[[ GIVEN DATA open ]]

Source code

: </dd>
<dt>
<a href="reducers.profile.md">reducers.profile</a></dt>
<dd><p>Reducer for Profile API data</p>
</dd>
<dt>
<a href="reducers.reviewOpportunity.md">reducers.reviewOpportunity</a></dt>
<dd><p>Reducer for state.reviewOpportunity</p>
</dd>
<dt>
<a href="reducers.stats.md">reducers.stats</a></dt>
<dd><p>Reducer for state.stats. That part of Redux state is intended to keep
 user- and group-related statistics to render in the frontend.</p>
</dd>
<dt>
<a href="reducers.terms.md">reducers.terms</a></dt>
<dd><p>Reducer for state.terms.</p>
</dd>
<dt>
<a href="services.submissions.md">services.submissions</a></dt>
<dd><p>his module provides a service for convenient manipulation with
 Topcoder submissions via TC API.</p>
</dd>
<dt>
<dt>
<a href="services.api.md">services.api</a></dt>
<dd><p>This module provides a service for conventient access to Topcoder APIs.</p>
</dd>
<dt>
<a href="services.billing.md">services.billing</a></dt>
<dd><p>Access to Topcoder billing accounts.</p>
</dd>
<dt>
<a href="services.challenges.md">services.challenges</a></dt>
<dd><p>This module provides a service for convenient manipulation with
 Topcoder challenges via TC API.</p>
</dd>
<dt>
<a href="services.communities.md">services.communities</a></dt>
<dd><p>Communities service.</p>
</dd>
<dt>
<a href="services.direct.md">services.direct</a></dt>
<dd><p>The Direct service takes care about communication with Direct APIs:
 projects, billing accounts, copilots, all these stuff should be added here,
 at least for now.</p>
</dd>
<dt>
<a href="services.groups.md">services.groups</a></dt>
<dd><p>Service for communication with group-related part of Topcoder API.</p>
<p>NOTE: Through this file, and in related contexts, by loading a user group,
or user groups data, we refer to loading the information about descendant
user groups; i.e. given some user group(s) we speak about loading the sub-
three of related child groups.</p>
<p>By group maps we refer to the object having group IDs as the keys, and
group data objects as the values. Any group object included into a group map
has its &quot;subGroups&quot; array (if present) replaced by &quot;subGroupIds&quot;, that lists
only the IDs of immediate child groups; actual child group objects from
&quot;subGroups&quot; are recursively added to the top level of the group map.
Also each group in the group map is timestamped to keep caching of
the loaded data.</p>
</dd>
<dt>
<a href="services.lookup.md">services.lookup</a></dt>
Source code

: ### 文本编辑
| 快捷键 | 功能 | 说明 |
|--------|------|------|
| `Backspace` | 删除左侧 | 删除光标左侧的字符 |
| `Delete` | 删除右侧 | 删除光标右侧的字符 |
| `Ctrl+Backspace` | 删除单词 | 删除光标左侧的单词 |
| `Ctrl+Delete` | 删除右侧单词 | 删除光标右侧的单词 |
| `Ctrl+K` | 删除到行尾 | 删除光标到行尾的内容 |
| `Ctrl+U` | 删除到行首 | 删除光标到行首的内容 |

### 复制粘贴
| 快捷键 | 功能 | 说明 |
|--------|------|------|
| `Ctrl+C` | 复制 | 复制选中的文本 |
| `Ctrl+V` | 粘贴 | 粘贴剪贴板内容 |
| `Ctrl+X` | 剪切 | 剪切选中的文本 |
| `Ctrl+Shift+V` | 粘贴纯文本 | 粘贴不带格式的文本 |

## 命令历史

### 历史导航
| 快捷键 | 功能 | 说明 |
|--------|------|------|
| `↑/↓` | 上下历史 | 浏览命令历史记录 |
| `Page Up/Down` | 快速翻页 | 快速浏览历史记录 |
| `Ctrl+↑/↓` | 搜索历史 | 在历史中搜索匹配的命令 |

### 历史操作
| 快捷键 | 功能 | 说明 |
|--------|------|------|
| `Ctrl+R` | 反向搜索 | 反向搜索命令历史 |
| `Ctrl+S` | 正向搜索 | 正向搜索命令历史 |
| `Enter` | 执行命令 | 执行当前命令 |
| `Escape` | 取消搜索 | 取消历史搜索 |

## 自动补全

[[ GIVEN DATA closed ]]

▸ TASK DETAILS:
Your answer should consist of the material above, written out word for word.

▸ COMPLETED TASK:
Source code

: </dd>
<dt>
<a href="reducers.profile.md">reducers.profile</a></dt>
<dd><p>Reducer for Profile API data</p>
</dd>
<dt>
<a href="reducers.reviewOpportunity.md">reducers.reviewOpportunity</a></dt>
<dd><p>Reducer for state.reviewOpportunity</p>
</dd>
<dt>
<a href="reducers.stats.md">reducers.stats</a></dt>
<dd><p>Reducer for state.stats. That part of Redux state is intended to keep
 user- and group-related statistics to render in the frontend.</p>
</dd>
<dt>
<a href="reducers.terms.md">reducers.terms</a></dt>
<dd><p>Reducer for state.terms.</p>
</dd>
<dt>
<a href="services.submissions.md">services.submissions</a></dt>
<dd><p>his module provides a service for convenient manipulation with
 Topcoder submissions via TC API.</p>
</dd>
<dt>
<dt>
<a href="services.api.md">services.api</a></dt>
<dd><p>This module provides a service for conventient access to Topcoder APIs.</p>
</dd>
<dt>
<a href="services.billing.md">services.billing</a></dt>
<dd><p>Access to Topcoder billing accounts.</p>
</dd>
<dt>
<a href="services.challenges.md">services.challenges</a></dt>
<dd><p>This module provides a service for convenient manipulation with
 Topcoder challenges via TC API.</p>
</dd>
<dt>
<a href="services.communities.md">services.communities</a></dt>
<dd><p>Communities service.</p>
</dd>
<dt>
<a href="services.direct.md">services.direct</a></dt>
<dd><p>The Direct service takes care about communication with Direct APIs:
 projects, billing accounts, copilots, all these stuff should be added here,
 at least for now.</p>
</dd>
<dt>
<a href="services.groups.md">services.groups</a></dt>
<dd><p>Service for communication with group-related part of Topcoder API.</p>
<p>NOTE: Through this file, and in related contexts, by loading a user group,
or user groups data, we refer to loading the information about descendant
user groups; i.e. given some user group(s) we speak about loading the sub-
three of related child groups.</p>
<p>By group maps we refer to the object having group IDs as the keys, and
group data objects as the values. Any group object included into a group map
has its &quot;subGroups&quot; array (if present) replaced by &quot;subGroupIds&quot;, that lists
only the IDs of immediate child groups; actual child group objects from
&quot;subGroups&quot; are recursively added to the top level of the group map.
Also each group in the group map is timestamped to keep caching of
the loaded data.</p>
</dd>
<dt>
<a href="services.lookup.md">services.lookup</a></dt>
Source code

: ### 文本编辑
| 快捷键 | 功能 | 说明 |
|--------|------|------|
| `Backspace` | 删除左侧 | 删除光标左侧的字符 |
| `Delete` | 删除右侧 | 删除光标右侧的字符 |
| `Ctrl+Backspace` | 删除单词 | 删除光标左侧的单词 |
| `Ctrl+Delete` | 删除右侧单词 | 删除光标右侧的单词 |
| `Ctrl+K` | 删除到行尾 | 删除光标到行尾的内容 |
| `Ctrl+U` | 删除到行首 | 删除光标到行首的内容 |

### 复制粘贴
| 快捷键 | 功能 | 说明 |
|--------|------|------|
| `Ctrl+C` | 复制 | 复制选中的文本 |
| `Ctrl+V` | 粘贴 | 粘贴剪贴板内容 |
| `Ctrl+X` | 剪切 | 剪切选中的文本 |
| `Ctrl+Shift+V` | 粘贴纯文本 | 粘贴不带格式的文本 |

## 命令历史

### 历史导航
| 快捷键 | 功能 | 说明 |
|--------|------|------|
| `↑/↓` | 上下历史 | 浏览命令历史记录 |
| `Page Up/Down` | 快速翻页 | 快速浏览历史记录 |
| `Ctrl+↑/↓` | 搜索历史 | 在历史中搜索匹配的命令 |

### 历史操作
| 快捷键 | 功能 | 说明 |
|--------|------|------|
| `Ctrl+R` | 反向搜索 | 反向搜索命令历史 |
| `Ctrl+S` | 正向搜索 | 正向搜索命令历史 |
| `Enter` | 执行命令 | 执行当前命令 |
| `Escape` | 取消搜索 | 取消历史搜索 |

## 自动补全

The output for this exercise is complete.